[[ Source document, beginning ]]

The 12.8 cm Selbstfahrlafette auf VK 30.01(H) "Sturer Emil" (German for "Stubborn Emil"), also called Panzer Selbstfahrlafette V (Pz.Sfl. V), was an experimental World War II German self-propelled anti-fortification gun. It was based on the Henschel VK 30.01 (H) chassis and armed with a Rheinmetall 12.8 cm Kanone 40 L/61 gun (based on the 12.8 cm FlaK 40). This gun could traverse 7° to each side, elevate 10° and depress -15°. It carried 15 rounds for the main gun.

The hulls were left over from Henschel's submission for the canceled VK 30.01 heavy tank program - development of a 30-tonne tank which led to the Tiger - but the hull was stretched and an extra road wheel added to its overlapped and interleaved Schachtellaufwerk roadwheel-based suspension system, to accommodate the large gun, which was mounted on a pedestal ahead of the engine. A large, open-topped fighting compartment, much like that fitted to the Panzer IV-based Hummel self-propelled 15 cm howitzer, was built where the turret was intended to go in the original design.

[[ Source document, end ]]
[[ Supplied data, beginning ]]

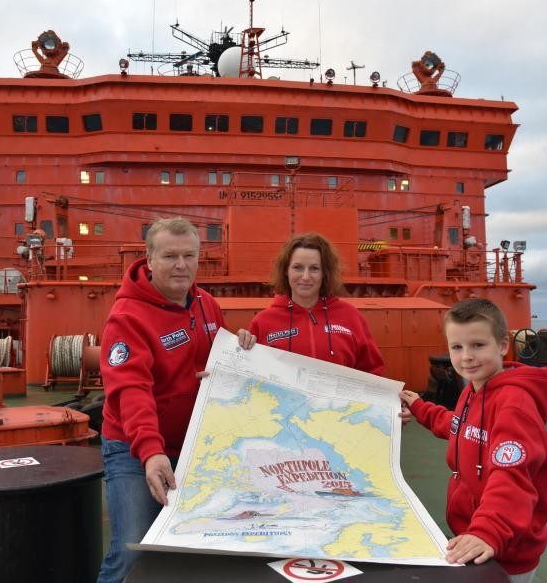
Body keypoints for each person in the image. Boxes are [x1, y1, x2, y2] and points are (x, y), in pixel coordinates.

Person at [97, 217, 255, 583]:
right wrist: (151, 452)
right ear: (149, 260)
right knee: (131, 549)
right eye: (170, 256)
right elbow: (130, 390)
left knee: (195, 547)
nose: (181, 265)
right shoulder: (127, 317)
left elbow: (216, 358)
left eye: (189, 255)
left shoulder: (206, 304)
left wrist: (241, 349)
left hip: (193, 446)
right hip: (134, 448)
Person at [399, 298, 547, 582]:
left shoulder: (514, 404)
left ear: (503, 346)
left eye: (478, 345)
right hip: (473, 534)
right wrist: (422, 408)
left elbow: (512, 476)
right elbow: (462, 428)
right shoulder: (473, 390)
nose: (466, 356)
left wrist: (488, 531)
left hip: (504, 549)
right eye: (456, 347)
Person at [249, 232, 384, 374]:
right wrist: (240, 345)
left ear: (324, 273)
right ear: (286, 271)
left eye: (314, 268)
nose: (306, 277)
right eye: (298, 267)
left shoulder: (351, 317)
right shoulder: (263, 322)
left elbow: (373, 372)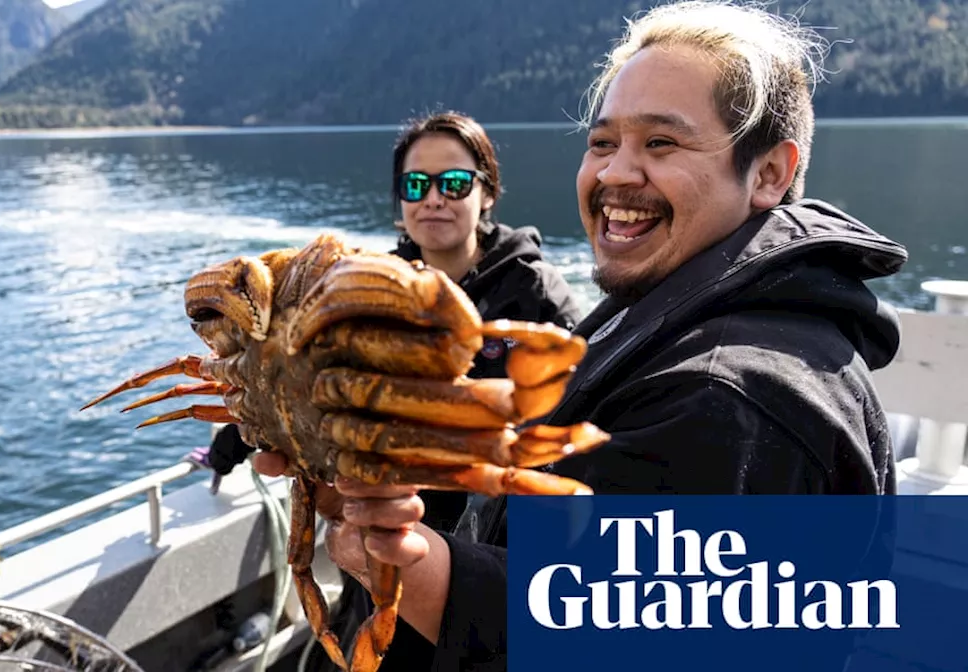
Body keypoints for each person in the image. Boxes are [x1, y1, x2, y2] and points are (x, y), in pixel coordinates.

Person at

[[ Supplied data, end ]]

* **Exercise details**:
Please extract the full Sturer Emil text word for word. Rely only on the Sturer Emil text when working here.

* **Task result**:
The 12.8 cm Selbstfahrlafette auf VK 30.01(H) "Sturer Emil" (German for "Stubborn Emil"), also called Panzer Selbstfahrlafette V (Pz.Sfl. V), was an experimental World War II German self-propelled anti-fortification gun. It was based on the Henschel VK 30.01 (H) chassis and armed with a Rheinmetall 12.8 cm Kanone 40 L/61 gun (based on the 12.8 cm FlaK 40). This gun could traverse 7° to each side, elevate 10° and depress -15°. It carried 15 rounds for the main gun.

The hulls were left over from Henschel's submission for the canceled VK 30.01 heavy tank program - development of a 30-tonne tank which led to the Tiger - but the hull was stretched and an extra road wheel added to its overlapped and interleaved Schachtellaufwerk roadwheel-based suspension system, to accommodate the large gun, which was mounted on a pedestal ahead of the engine. A large, open-topped fighting compartment, much like that fitted to the Panzer IV-based Hummel self-propelled 15 cm howitzer, was built where the turret was intended to go in the original design.